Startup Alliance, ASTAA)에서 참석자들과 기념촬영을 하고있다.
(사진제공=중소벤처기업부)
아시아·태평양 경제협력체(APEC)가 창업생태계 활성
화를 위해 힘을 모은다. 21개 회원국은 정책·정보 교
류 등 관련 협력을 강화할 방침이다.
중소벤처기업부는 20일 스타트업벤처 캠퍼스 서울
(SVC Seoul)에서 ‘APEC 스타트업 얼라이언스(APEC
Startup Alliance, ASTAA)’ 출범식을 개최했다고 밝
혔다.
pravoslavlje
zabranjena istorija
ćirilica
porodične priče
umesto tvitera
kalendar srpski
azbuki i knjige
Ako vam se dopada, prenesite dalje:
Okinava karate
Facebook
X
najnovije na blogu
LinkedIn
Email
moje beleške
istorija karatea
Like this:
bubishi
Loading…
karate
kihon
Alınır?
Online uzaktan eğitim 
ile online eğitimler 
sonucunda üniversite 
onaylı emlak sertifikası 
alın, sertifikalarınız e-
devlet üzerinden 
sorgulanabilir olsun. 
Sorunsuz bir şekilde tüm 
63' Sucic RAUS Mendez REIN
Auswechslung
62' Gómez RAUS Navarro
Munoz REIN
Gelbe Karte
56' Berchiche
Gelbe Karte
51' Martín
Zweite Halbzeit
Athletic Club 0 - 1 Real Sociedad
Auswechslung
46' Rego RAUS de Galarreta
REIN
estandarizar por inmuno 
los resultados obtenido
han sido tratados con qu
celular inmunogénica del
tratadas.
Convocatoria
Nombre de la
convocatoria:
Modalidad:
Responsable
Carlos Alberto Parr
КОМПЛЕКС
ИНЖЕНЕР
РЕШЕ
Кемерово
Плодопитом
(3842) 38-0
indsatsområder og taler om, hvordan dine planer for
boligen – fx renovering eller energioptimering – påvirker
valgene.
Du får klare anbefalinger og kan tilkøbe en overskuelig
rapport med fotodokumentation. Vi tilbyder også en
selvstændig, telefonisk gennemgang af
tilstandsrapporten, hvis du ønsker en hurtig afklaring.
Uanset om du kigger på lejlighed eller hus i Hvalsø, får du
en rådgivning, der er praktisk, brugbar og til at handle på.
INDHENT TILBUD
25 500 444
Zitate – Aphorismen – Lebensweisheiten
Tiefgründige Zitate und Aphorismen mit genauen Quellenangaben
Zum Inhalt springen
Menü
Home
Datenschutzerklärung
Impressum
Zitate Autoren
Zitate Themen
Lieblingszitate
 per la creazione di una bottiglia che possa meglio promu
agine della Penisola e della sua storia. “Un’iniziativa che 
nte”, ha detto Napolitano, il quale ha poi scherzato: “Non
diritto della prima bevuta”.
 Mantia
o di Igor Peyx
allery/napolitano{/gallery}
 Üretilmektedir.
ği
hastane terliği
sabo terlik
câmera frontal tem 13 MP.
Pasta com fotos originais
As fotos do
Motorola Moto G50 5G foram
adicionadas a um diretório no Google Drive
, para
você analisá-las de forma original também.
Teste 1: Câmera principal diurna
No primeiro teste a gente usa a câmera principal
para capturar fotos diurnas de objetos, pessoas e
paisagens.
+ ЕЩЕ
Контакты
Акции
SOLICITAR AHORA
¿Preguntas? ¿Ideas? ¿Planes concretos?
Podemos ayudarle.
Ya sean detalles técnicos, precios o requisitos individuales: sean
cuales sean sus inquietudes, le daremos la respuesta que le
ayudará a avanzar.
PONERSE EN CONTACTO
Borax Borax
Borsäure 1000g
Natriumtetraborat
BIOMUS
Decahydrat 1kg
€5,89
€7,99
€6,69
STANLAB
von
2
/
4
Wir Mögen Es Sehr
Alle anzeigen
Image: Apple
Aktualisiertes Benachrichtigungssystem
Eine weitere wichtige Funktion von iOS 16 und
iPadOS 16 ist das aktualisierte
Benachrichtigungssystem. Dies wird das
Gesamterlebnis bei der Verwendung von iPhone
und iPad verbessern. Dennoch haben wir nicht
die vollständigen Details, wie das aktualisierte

Work request:
Extract the text from every item above, reproducing each line word for word and in the same order.

Output:
Startup Alliance, ASTAA)에서 참석자들과 기념촬영을 하고있다.
(사진제공=중소벤처기업부)
아시아·태평양 경제협력체(APEC)가 창업생태계 활성
화를 위해 힘을 모은다. 21개 회원국은 정책·정보 교
류 등 관련 협력을 강화할 방침이다.
중소벤처기업부는 20일 스타트업벤처 캠퍼스 서울
(SVC Seoul)에서 ‘APEC 스타트업 얼라이언스(APEC
Startup Alliance, ASTAA)’ 출범식을 개최했다고 밝
혔다.
pravoslavlje
zabranjena istorija
ćirilica
porodične priče
umesto tvitera
kalendar srpski
azbuki i knjige
Ako vam se dopada, prenesite dalje:
Okinava karate
Facebook
X
najnovije na blogu
LinkedIn
Email
moje beleške
istorija karatea
Like this:
bubishi
Loading…
karate
kihon
Alınır?
Online uzaktan eğitim 
ile online eğitimler 
sonucunda üniversite 
onaylı emlak sertifikası 
alın, sertifikalarınız e-
devlet üzerinden 
sorgulanabilir olsun. 
Sorunsuz bir şekilde tüm 
63' Sucic RAUS Mendez REIN
Auswechslung
62' Gómez RAUS Navarro
Munoz REIN
Gelbe Karte
56' Berchiche
Gelbe Karte
51' Martín
Zweite Halbzeit
Athletic Club 0 - 1 Real Sociedad
Auswechslung
46' Rego RAUS de Galarreta
REIN
estandarizar por inmuno 
los resultados obtenido
han sido tratados con qu
celular inmunogénica del
tratadas.
Convocatoria
Nombre de la
convocatoria:
Modalidad:
Responsable
Carlos Alberto Parr
КОМПЛЕКС
ИНЖЕНЕР
РЕШЕ
Кемерово
Плодопитом
(3842) 38-0
indsatsområder og taler om, hvordan dine planer for
boligen – fx renovering eller energioptimering – påvirker
valgene.
Du får klare anbefalinger og kan tilkøbe en overskuelig
rapport med fotodokumentation. Vi tilbyder også en
selvstændig, telefonisk gennemgang af
tilstandsrapporten, hvis du ønsker en hurtig afklaring.
Uanset om du kigger på lejlighed eller hus i Hvalsø, får du
en rådgivning, der er praktisk, brugbar og til at handle på.
INDHENT TILBUD
25 500 444
Zitate – Aphorismen – Lebensweisheiten
Tiefgründige Zitate und Aphorismen mit genauen Quellenangaben
Zum Inhalt springen
Menü
Home
Datenschutzerklärung
Impressum
Zitate Autoren
Zitate Themen
Lieblingszitate
 per la creazione di una bottiglia che possa meglio promu
agine della Penisola e della sua storia. “Un’iniziativa che 
nte”, ha detto Napolitano, il quale ha poi scherzato: “Non
diritto della prima bevuta”.
 Mantia
o di Igor Peyx
allery/napolitano{/gallery}
 Üretilmektedir.
ği
hastane terliği
sabo terlik
câmera frontal tem 13 MP.
Pasta com fotos originais
As fotos do
Motorola Moto G50 5G foram
adicionadas a um diretório no Google Drive
, para
você analisá-las de forma original também.
Teste 1: Câmera principal diurna
No primeiro teste a gente usa a câmera principal
para capturar fotos diurnas de objetos, pessoas e
paisagens.
+ ЕЩЕ
Контакты
Акции
SOLICITAR AHORA
¿Preguntas? ¿Ideas? ¿Planes concretos?
Podemos ayudarle.
Ya sean detalles técnicos, precios o requisitos individuales: sean
cuales sean sus inquietudes, le daremos la respuesta que le
ayudará a avanzar.
PONERSE EN CONTACTO
Borax Borax
Borsäure 1000g
Natriumtetraborat
BIOMUS
Decahydrat 1kg
€5,89
€7,99
€6,69
STANLAB
von
2
/
4
Wir Mögen Es Sehr
Alle anzeigen
Image: Apple
Aktualisiertes Benachrichtigungssystem
Eine weitere wichtige Funktion von iOS 16 und
iPadOS 16 ist das aktualisierte
Benachrichtigungssystem. Dies wird das
Gesamterlebnis bei der Verwendung von iPhone
und iPad verbessern. Dennoch haben wir nicht
die vollständigen Details, wie das aktualisierte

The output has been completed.